Known by the Romans as Flavio Aurgitano and Khayyan (crossroads of caravans) by the Moors, Jaen sits high on a foothill of the Santa Catalina mountains.
Its centrepiece is the castle, the 13th Century Castillo de Santa Catalina, part of which is now a Parador hotel. On a high plateau overlooking the city it is easy to understand why the Moors chose this as a vantage point from which to guard their city.
The castle began with a tower called Hannibal’s Tower. Part of this structure is still visible on the site of the Parador Hotel. The Moors started to build during the 8th Century on the western part of the hill. Work carried on, improving and extending the defenses up to the final Siege of Jaen in 1246. The Christian monarchs that followed built the ‘New Castle’ on the eastern part of the hill. During this building phase some of the towers and ramparts of the Moorish fortress were destroyed or rebuilt.
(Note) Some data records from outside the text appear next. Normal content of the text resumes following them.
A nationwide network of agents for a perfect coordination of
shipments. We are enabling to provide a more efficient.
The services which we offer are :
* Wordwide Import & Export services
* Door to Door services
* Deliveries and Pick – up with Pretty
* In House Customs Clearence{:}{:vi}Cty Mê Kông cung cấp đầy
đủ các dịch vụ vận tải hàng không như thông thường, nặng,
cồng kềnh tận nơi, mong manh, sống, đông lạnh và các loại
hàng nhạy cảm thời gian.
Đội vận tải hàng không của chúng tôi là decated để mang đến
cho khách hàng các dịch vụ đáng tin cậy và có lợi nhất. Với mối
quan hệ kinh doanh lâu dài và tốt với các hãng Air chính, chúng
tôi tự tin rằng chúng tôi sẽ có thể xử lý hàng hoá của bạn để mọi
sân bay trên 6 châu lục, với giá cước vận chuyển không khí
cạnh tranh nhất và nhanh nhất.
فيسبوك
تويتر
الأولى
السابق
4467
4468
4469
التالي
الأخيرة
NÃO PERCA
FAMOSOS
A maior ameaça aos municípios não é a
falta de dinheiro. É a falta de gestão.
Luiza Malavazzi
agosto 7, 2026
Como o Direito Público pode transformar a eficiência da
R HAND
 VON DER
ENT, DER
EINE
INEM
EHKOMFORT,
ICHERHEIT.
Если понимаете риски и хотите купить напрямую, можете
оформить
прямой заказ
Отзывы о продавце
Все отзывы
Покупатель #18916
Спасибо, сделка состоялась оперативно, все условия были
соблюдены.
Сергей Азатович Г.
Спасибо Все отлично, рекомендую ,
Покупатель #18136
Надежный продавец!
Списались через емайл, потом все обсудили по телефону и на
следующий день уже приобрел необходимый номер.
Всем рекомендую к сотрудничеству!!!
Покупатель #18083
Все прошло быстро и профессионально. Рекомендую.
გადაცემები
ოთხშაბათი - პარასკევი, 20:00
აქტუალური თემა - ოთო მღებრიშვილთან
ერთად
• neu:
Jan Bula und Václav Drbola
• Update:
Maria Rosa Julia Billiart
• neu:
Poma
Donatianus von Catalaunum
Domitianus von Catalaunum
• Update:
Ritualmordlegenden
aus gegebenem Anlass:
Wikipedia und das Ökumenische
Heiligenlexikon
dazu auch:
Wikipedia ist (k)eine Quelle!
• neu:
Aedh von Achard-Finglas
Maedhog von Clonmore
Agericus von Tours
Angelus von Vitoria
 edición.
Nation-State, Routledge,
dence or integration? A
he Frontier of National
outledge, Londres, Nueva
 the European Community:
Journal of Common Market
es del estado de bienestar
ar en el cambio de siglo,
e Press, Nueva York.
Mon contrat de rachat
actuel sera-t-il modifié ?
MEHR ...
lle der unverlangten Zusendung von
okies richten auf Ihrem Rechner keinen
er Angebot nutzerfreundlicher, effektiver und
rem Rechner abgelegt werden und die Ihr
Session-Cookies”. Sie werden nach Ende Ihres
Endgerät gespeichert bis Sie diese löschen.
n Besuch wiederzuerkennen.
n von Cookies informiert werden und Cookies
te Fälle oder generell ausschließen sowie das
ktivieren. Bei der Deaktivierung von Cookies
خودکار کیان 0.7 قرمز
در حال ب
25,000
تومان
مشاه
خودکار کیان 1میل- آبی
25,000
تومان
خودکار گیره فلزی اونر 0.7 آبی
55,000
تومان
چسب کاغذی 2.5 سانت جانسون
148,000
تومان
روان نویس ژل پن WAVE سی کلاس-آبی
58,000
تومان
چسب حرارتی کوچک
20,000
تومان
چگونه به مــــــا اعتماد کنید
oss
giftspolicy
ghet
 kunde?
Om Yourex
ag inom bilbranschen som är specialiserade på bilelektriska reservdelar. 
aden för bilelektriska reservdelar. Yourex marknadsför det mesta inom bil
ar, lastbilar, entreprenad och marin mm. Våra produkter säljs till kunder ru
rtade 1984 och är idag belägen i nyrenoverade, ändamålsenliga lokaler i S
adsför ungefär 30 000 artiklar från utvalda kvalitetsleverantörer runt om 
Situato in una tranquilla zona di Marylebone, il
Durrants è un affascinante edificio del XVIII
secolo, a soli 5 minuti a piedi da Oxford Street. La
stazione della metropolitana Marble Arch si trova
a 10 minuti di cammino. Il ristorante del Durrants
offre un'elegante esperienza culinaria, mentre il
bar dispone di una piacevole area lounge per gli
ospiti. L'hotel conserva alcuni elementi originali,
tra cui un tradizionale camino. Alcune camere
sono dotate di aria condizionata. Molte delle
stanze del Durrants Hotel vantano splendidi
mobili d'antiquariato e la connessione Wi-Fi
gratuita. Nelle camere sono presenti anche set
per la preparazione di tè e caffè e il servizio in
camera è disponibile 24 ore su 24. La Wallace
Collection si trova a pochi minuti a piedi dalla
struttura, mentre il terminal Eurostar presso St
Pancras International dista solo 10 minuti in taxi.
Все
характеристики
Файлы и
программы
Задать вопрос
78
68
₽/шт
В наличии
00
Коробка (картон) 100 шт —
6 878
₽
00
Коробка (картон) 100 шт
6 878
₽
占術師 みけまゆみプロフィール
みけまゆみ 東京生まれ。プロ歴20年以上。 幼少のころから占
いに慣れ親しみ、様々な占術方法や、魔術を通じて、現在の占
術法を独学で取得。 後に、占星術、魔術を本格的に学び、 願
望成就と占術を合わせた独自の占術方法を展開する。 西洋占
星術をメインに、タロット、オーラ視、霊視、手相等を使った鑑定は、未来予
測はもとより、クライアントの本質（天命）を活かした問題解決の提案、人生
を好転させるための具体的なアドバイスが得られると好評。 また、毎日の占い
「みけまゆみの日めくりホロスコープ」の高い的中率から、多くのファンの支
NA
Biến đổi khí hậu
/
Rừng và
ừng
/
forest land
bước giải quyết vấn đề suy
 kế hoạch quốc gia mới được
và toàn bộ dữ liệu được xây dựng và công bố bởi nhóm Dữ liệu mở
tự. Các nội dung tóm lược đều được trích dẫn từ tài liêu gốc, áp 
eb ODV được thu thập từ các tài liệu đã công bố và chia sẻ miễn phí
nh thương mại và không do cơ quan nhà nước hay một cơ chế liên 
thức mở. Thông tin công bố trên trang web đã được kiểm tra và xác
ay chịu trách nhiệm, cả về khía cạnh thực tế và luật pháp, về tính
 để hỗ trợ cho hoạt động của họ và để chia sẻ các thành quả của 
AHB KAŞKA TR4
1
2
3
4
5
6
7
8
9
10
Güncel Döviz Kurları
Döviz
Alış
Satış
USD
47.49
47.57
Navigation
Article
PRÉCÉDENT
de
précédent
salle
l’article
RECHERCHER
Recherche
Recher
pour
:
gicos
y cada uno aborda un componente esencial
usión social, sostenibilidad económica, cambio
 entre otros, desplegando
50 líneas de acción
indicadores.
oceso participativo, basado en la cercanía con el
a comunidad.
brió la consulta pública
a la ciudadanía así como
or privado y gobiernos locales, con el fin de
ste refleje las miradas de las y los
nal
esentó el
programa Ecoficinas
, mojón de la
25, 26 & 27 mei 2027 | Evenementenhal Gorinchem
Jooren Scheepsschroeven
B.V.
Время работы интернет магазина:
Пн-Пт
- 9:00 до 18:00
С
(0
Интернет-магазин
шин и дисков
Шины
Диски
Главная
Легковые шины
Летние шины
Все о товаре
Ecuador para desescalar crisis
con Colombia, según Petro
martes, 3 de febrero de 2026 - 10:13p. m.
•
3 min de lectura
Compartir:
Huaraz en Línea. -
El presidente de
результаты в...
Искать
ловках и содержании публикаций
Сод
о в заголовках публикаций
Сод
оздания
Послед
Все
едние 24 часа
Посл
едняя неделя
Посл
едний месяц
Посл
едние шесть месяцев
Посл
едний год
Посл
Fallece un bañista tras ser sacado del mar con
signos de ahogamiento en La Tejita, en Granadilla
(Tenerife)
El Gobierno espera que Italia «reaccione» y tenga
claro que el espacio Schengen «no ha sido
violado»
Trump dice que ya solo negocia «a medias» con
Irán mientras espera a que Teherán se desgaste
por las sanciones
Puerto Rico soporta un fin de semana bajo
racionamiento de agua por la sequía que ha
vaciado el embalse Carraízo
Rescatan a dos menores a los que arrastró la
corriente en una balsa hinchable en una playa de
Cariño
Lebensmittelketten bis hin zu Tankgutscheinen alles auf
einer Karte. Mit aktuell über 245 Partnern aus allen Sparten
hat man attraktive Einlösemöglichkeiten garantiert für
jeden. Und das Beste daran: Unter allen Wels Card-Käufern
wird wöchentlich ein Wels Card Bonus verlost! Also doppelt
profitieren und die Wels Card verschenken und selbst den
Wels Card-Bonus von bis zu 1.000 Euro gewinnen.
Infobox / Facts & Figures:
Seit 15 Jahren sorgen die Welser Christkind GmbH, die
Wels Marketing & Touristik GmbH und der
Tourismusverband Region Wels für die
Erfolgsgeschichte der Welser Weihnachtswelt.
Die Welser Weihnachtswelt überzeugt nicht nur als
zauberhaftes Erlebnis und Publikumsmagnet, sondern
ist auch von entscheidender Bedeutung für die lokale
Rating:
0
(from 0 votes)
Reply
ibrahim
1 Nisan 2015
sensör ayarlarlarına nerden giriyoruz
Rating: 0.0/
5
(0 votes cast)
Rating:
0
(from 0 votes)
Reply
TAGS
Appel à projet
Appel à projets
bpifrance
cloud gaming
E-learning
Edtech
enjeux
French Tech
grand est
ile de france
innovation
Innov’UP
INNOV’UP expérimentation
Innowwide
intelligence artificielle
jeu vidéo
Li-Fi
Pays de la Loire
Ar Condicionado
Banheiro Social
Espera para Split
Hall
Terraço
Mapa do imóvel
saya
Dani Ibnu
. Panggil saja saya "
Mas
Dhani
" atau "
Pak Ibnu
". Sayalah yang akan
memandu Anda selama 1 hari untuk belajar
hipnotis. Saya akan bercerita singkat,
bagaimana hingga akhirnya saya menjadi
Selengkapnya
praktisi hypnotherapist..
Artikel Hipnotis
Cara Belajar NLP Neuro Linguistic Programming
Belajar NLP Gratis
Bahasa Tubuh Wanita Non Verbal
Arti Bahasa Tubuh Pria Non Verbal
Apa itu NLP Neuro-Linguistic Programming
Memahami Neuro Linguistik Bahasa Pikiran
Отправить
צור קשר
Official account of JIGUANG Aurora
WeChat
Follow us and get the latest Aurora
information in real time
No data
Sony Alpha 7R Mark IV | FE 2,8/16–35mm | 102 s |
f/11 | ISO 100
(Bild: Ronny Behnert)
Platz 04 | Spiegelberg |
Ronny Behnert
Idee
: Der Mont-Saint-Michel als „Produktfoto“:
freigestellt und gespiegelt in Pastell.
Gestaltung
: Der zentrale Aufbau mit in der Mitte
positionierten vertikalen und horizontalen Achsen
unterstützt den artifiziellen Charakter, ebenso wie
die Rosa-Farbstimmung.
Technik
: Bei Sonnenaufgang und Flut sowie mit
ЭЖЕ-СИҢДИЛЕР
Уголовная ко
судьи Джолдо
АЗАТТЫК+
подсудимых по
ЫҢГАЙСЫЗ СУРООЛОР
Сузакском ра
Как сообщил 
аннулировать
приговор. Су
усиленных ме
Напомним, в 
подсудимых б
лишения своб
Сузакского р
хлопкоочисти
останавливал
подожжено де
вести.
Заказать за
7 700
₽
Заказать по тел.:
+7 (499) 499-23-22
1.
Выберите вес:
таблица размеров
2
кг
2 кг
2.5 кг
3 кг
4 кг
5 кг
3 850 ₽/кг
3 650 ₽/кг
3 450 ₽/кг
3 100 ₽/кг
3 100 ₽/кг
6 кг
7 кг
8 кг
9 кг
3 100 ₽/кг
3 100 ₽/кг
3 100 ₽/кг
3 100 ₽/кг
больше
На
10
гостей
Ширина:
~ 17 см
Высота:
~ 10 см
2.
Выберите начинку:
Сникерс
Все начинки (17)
Most of the Moorish fortress was finally destroyed in 1965 during construction of the hotel.
Spreading out below the castle to the north, east and south are the steep, winding, narrow streets of the old part of town. To the west the Santa Catalina mountains dominate even this high perch. From the castle it appears only a stone’s throw to the other building that dominates the landscape, the Cathedral of Jaen.
Consecrated in 1724 the Assumption of the Virgin Cathedral is a classic Spanish Renaissance structure built on the site of an Arab Mosque. Construction actually started in 1249 following the re-conquest of Jaen by Castillian forces in 1246 and it played a prominent part persecuting non Christians during the Inquisition. Its blood soaked history continued into the 20th Century when, during the Spanish Civil War, the cathedral was used as an overspill prison for non Republicans who faced execution on a daily basis or the threat of transportation to Madrid by rail in cattle trucks where they were shot by Communists as they reached the outskirts of that city. The city itself was bombed by the German air force on the 1st April 1938. They were practicing for the big event due to start the following year.
Within the cathedral you can see the Veil of Veronica. The legend has it that Saint Veronica, just plain Veronica at the time, came across Jesus on his way to Calvary. Braving the Roman guards she stopped to wipe the sweat and blood from Jesus’ face with her veil. An image of his face was imprinted on the cloth. How it came to be in Jaen is a mystery or maybe a miracle.
Nearby, in the old town, is the 16th Century Palacio de Villardompardo another Renaissance building almost as grand as the cathedral. The galleries contain paintings and sculptures by local Spanish artists but the real treasure is in the basement. Preserved here are the remains of an 11th Century Moorish baths. You enter the central hall through a Moorish arch. Here separate arches take you to the hot and cold rooms. Each room has a domed ceiling studded with star shaped holes that filter daylight into the space below.
The modern town begins immediately outside the perimeter of the old town. Shops, restaurants, bars and plazas crowd the streets and roads that seem to be laid out with no thought for city planning. When wandering from the old town it is only the style of building that warns you have entered the new. One feature of the new town is its Tram system. Built between 2009 and 2011 the light rail system operated for only two weeks before the operators ran out of money. It has been mothballed since and the tracks now provide an unofficial temporary stopping place for vehicles.